50-year-old male presents with history of Stage 4 sarcoidosis with acute chest pain and dyspnea.
The initial CXR shows a left sided pneumothorax, diffuse nodular pattern with confluent perihilar infiltrates and a left pleural effusion
A chest tube was placed and a chest CT shows confluent fibrotic masses in the hilar regions totally surrounding the bronchovascular bundles with encasement of the middle lobe artery. In addition, multiple lymphovascular micronodules are demonstrated. The pulmonary artery measures 32.7mm indicating pulmonary hypertension.
A CXR during this admission shows re-expansion of the pneumothorax. Left lung volume is reduced.

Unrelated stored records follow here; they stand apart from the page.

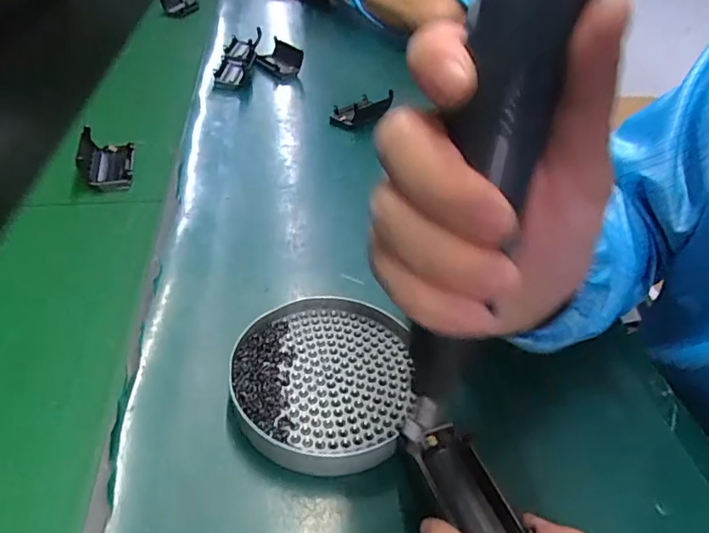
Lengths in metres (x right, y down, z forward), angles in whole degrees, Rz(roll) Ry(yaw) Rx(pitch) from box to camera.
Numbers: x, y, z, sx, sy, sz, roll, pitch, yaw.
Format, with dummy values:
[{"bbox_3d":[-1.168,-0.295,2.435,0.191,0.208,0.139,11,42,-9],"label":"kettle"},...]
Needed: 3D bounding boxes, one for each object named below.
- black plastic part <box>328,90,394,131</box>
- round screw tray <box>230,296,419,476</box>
[{"bbox_3d":[0.010,-0.180,0.591,0.078,0.024,0.034,-23,45,-9],"label":"black plastic part"},{"bbox_3d":[-0.017,0.065,0.305,0.104,0.019,0.110,5,40,-4],"label":"round screw tray"}]

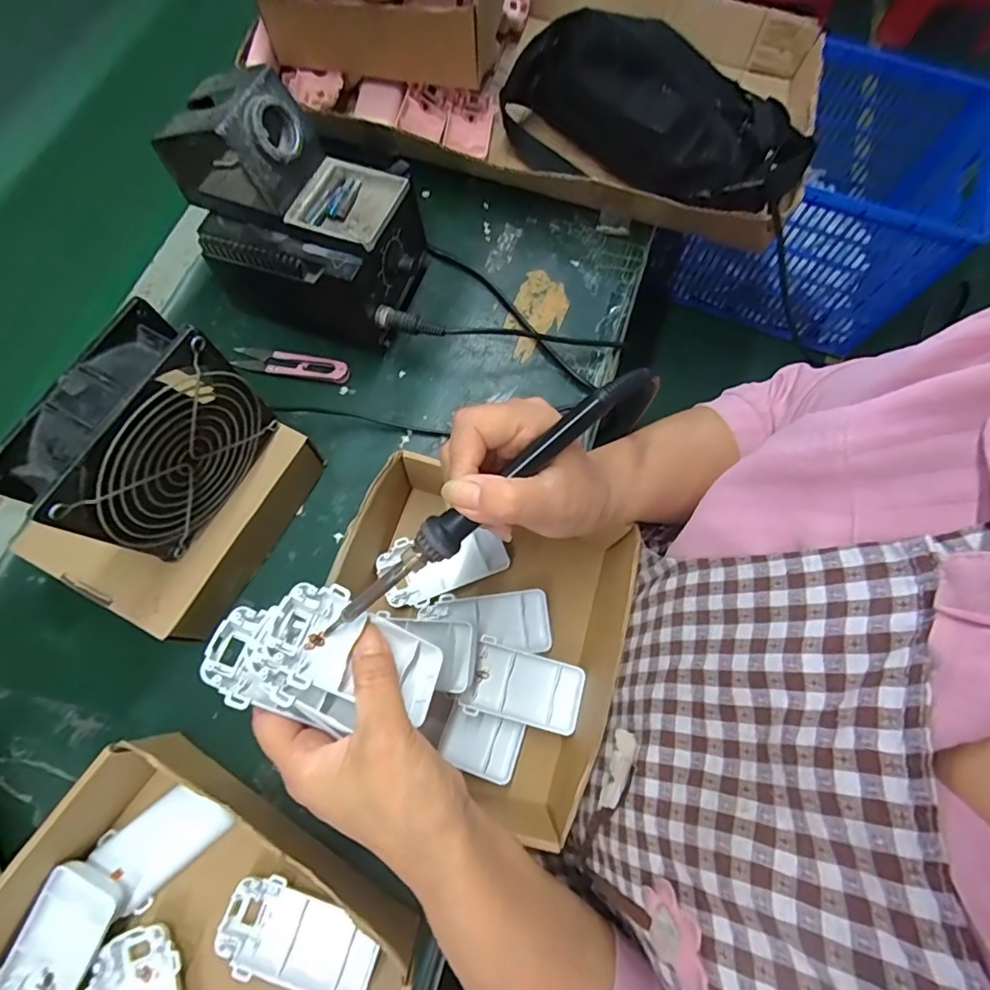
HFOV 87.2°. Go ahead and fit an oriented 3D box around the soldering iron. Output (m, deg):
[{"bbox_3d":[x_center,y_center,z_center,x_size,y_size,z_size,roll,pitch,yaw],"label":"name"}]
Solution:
[{"bbox_3d":[-0.004,0.005,0.265,0.209,0.017,0.019,-39,77,2],"label":"soldering iron"}]

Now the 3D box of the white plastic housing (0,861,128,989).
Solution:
[{"bbox_3d":[-0.258,0.270,0.307,0.048,0.020,0.094,28,88,7],"label":"white plastic housing"}]

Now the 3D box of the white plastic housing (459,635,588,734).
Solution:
[{"bbox_3d":[0.022,0.134,0.361,0.078,0.013,0.049,18,71,4],"label":"white plastic housing"}]

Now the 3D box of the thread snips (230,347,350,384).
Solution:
[{"bbox_3d":[-0.179,-0.115,0.456,0.104,0.008,0.023,11,71,1],"label":"thread snips"}]

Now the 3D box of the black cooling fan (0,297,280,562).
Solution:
[{"bbox_3d":[-0.200,-0.030,0.309,0.042,0.115,0.117,28,72,7],"label":"black cooling fan"}]

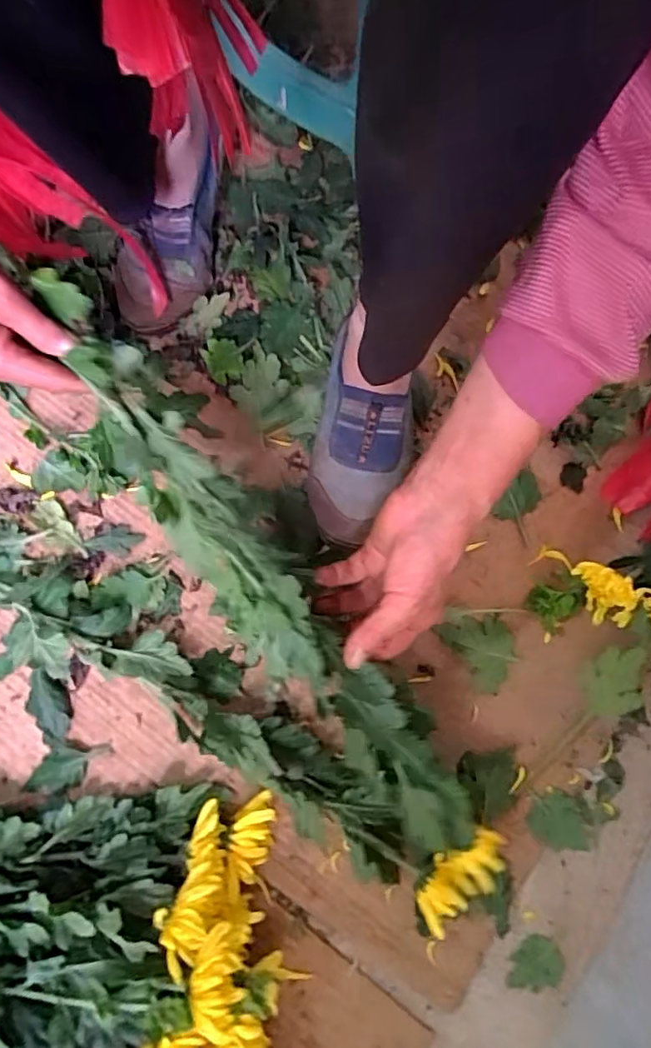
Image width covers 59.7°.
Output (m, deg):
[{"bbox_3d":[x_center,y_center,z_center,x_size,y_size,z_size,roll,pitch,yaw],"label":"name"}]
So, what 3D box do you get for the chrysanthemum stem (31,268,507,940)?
[{"bbox_3d":[-0.038,0.056,0.405,0.074,0.054,0.508,-35,94,-8],"label":"chrysanthemum stem"}]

The patient presents 2 years later, again with progressive dyspnea and chest pain
CT without Contrast shows extensive lymph node calcification not previously present
CT PA shows large non-occlusive, subacute pulmonary embolism of the LPA, encasement of the airways, right middle lobe pulmonary artery and encasement by the left lower pulmonary vein by the fibrotic broncho-vascular masses . There are moderate bilateral pleural effusions, calcified lymph nodes, with ongoing pulmonary hypertension with right ventricular enlargement, right atrial enlargement, tricuspid regurgitation and pulmonary hypertension. At this time the patient is intubated.
He again presents 1 month after with chest pain and dyspnea. At this time, he has a tracheostomy.
The scout frontal view shows persistent encasement of the left upper lobe bronchus and significant reduction on the volume of the left lung with elevated left hemidiaphragm.
CT PA has similar findings with a large right pleural effusion and unresolved large non occlusive thrombus in the left pulmonary artery.